As one of my old mentors at BusinessDesk, Pattrick Smellie, pointed out last week, energy security trumps everything as the lifeblood that drives a modern economy.

He was enamoured by the recent Sustainable Business Council report urging policymakers to turbocharge the electrification of the economy to help preserve domestic manufacturing, which has been shutting factories at a rapid clip in recent years as firms bemoan the price of power they face.

Especially given it would remove the still-fraught climate argument from the simple need to preserve skills, capability and actual industry in an increasingly isolated nation at the bottom of a less globalised world.

That should be an opportunity, not just a cost.

No time to search the world around

Everyone needs to play their part, and a key issue raised in the weighty Frontier Economics report on New Zealand’s electricity market last year was policy uncertainty.

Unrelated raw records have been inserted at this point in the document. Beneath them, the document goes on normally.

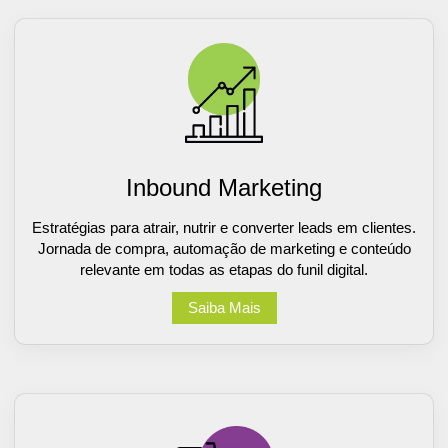
Inbound Marketing
Estratégias para atrair, nutrir e converter leads em clientes.
Jornada de compra, automação de marketing e conteúdo
relevante em todas as etapas do funil digital.
Saiba Mais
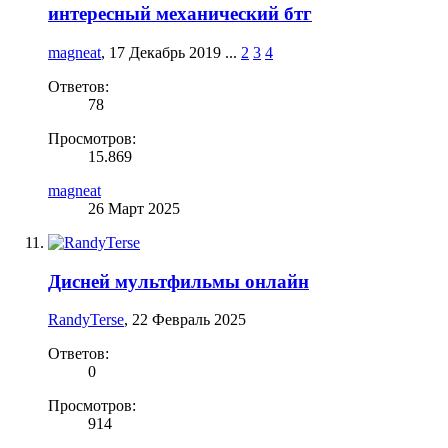
интересный механический бтг
magneat
,
17 Декабрь 2019
...
2
3
4
Ответов:
78
Просмотров:
15.869
magneat
26 Март 2025
Дисней мультфильмы онлайн
RandyTerse
,
22 Февраль 2025
Ответов:
0
Просмотров:
914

Funnily enough, investors weren’t overly enamoured by the ban on offshore oil and gas exploration, which encouraged existing players to pare back their local footprints, while the prospect of a giant pumped hydro scheme froze plenty of plans for new generation plans as developers weighed up the worth of proceeding.

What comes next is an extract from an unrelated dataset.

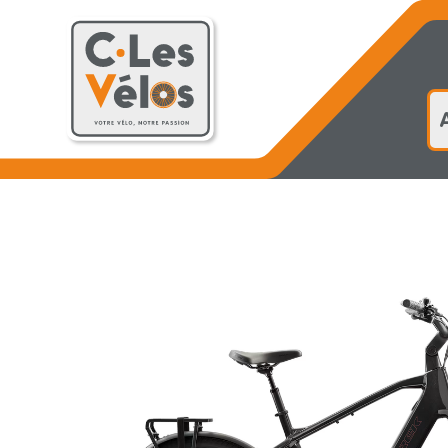
Accueil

It’s all well and good to build new renewable generation, but there will be a longer transition period than people realise to get heavy industry to switch to electric-powered processes from their gas- and coal-powered equipment.

Frontier favoured the government taking on all the thermal-powered generation to carry the dry-year risk, something the Beehive wasn’t keen on as it promised to back new generation plans from the three electricity generator-retailers it controls and investigates an LNG import terminal to act as an insurance policy for when the rain falls in the wrong places.

That LNG terminal is looking shaky as the Middle East conflict triggered a spike in global prices, presumably sending the boffins back to the drawing board, and those West Coast coal mines owned by the likes of Bathurst Resources are looking pretty useful in firing up the economy when the hydro dams are quiet.

Even so, the broader electrification programme is carrying on at pace.

The big four gentailers’ new generation programmes account for more than half of the 27,800 megawatts waiting to be developed.

And we’ve seen the emergence of plenty of smaller players keen to tap into those renewable programmes, primarily with designs on winning the battle to be the best solar player – it’s hard to miss the All Black troika of Barrett brothers and their father Kevin, also no slouch on the rugby field, fronting Lightforce Solar’s push into the public consciousness with a high-billing in the current TV ad rotation.

If electricity ends up powering an ever-growing share of transport, industry, households and businesses, it just makes sense for the money to flow into those various ways to generate and get it from A to B.

Not every local company is going to land on its feet in the same way Bloom Energy found a fellow traveller in the form of AI, but the electrification of everything shouldn’t be mistaken for high-minded idealism when billions of dollars are being invested and billions more are still to be made.

 Image from Markus Spiske on Unsplash.